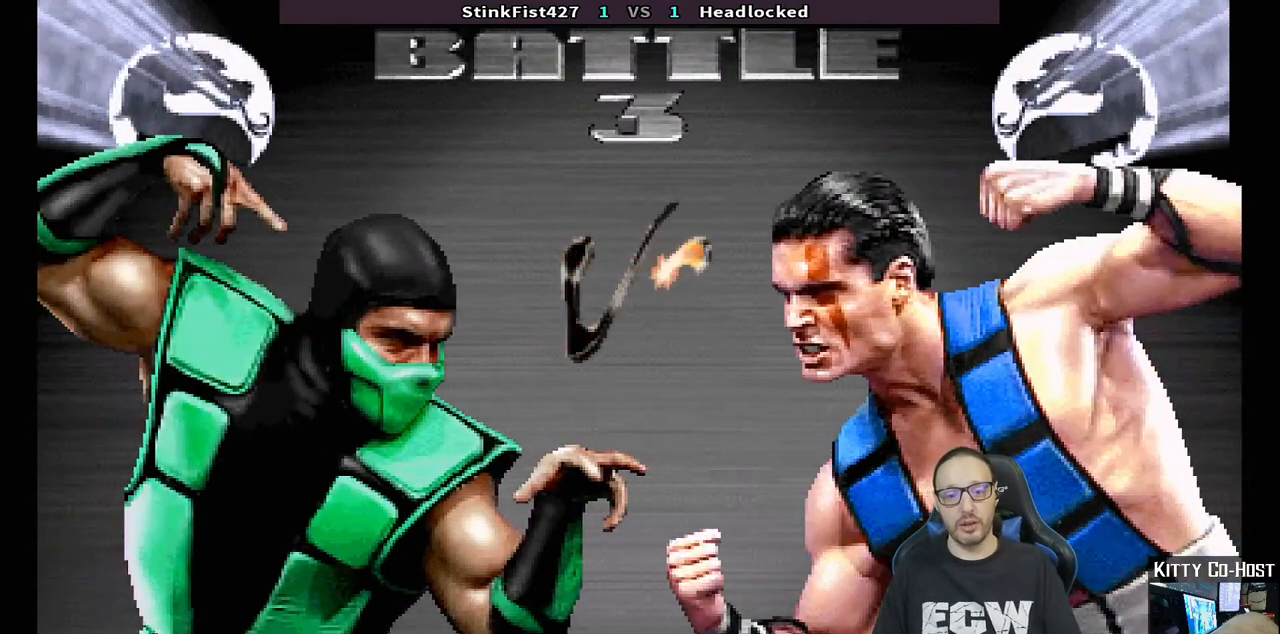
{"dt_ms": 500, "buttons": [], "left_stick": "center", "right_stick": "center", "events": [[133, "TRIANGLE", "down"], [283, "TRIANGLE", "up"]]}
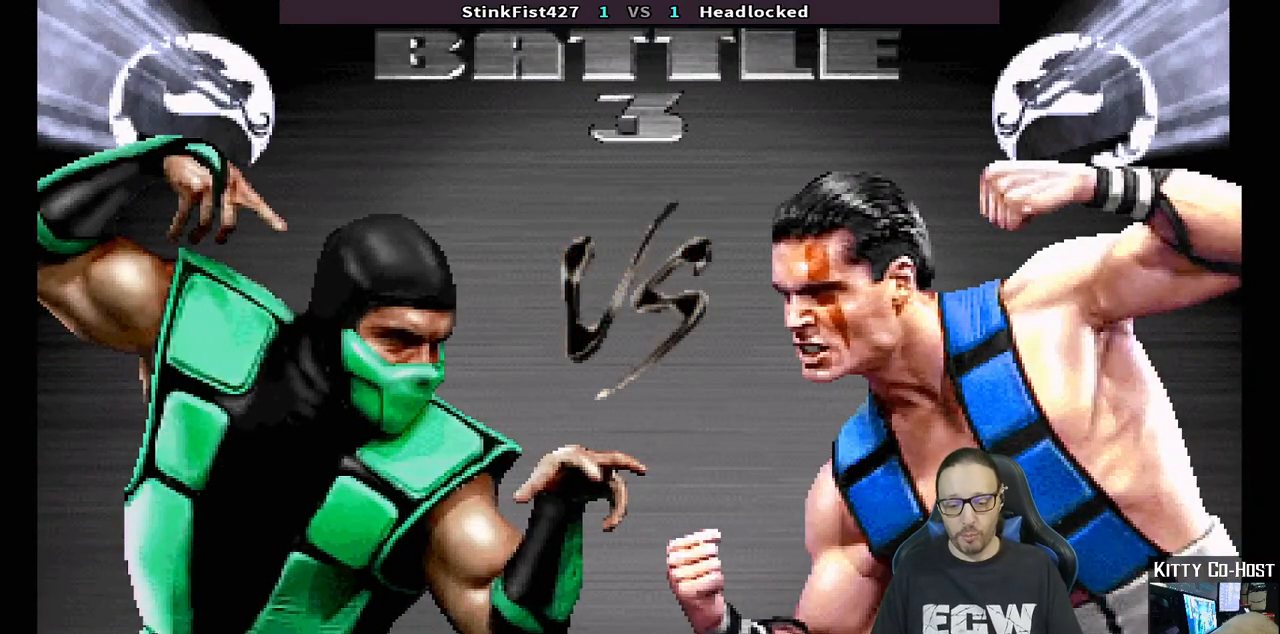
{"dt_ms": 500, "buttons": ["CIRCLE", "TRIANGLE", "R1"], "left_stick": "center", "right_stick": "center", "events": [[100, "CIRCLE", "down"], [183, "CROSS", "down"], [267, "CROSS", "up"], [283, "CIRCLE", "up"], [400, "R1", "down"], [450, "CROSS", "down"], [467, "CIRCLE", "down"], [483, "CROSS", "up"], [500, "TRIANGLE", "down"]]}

--------------------------------------------------

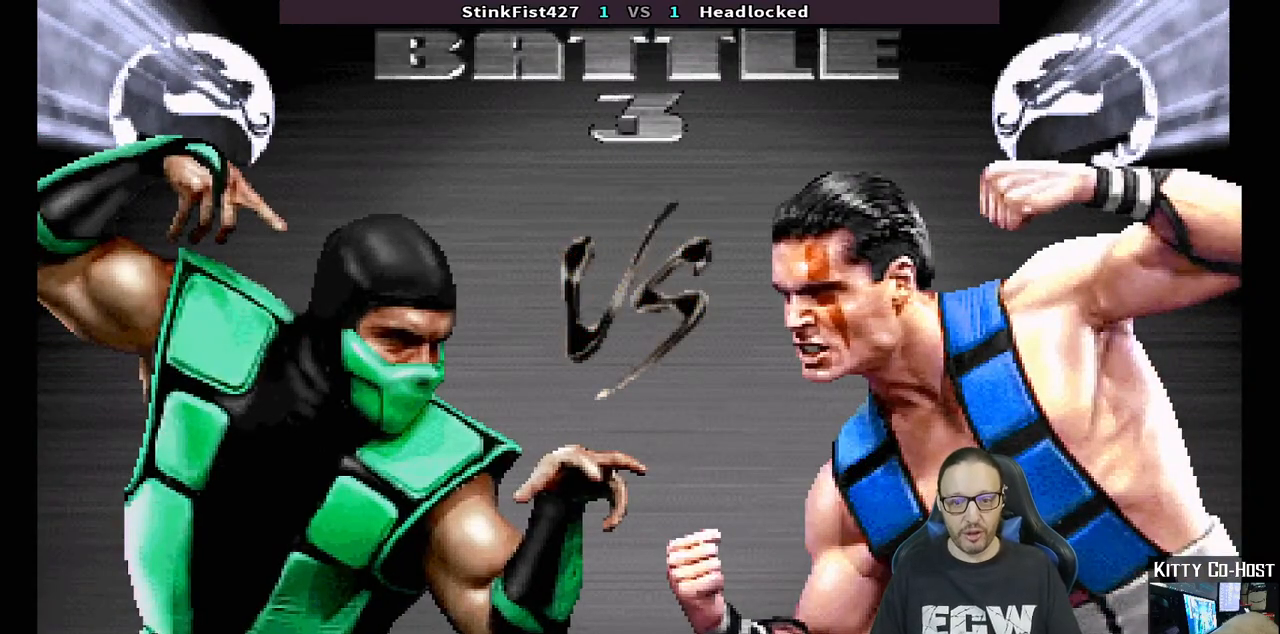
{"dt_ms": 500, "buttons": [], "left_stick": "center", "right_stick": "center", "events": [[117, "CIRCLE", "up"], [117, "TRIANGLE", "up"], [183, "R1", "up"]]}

--------------------------------------------------

* ABOUT THIS TASK: Lines that include the word "CIRCLE" are to be extracted from the data above.

* RESULT FOR THIS EXERCISE:
{"dt_ms": 500, "buttons": ["CIRCLE", "TRIANGLE", "R1"], "left_stick": "center", "right_stick": "center", "events": [[100, "CIRCLE", "down"], [183, "CROSS", "down"], [267, "CROSS", "up"], [283, "CIRCLE", "up"], [400, "R1", "down"], [450, "CROSS", "down"], [467, "CIRCLE", "down"], [483, "CROSS", "up"], [500, "TRIANGLE", "down"]]}
{"dt_ms": 500, "buttons": [], "left_stick": "center", "right_stick": "center", "events": [[117, "CIRCLE", "up"], [117, "TRIANGLE", "up"], [183, "R1", "up"]]}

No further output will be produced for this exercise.